■ Stored dataset items:
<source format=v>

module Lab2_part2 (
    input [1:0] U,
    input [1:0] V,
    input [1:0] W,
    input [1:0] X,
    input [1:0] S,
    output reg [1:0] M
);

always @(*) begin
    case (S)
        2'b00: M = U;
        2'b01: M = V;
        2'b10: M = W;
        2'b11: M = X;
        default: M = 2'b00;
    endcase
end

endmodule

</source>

■ DESCRIPTION OF THE TASK: Examine the records and report how many lines contain the string "input". Only the number should be given.

■ RESULT OF THIS TASK: 5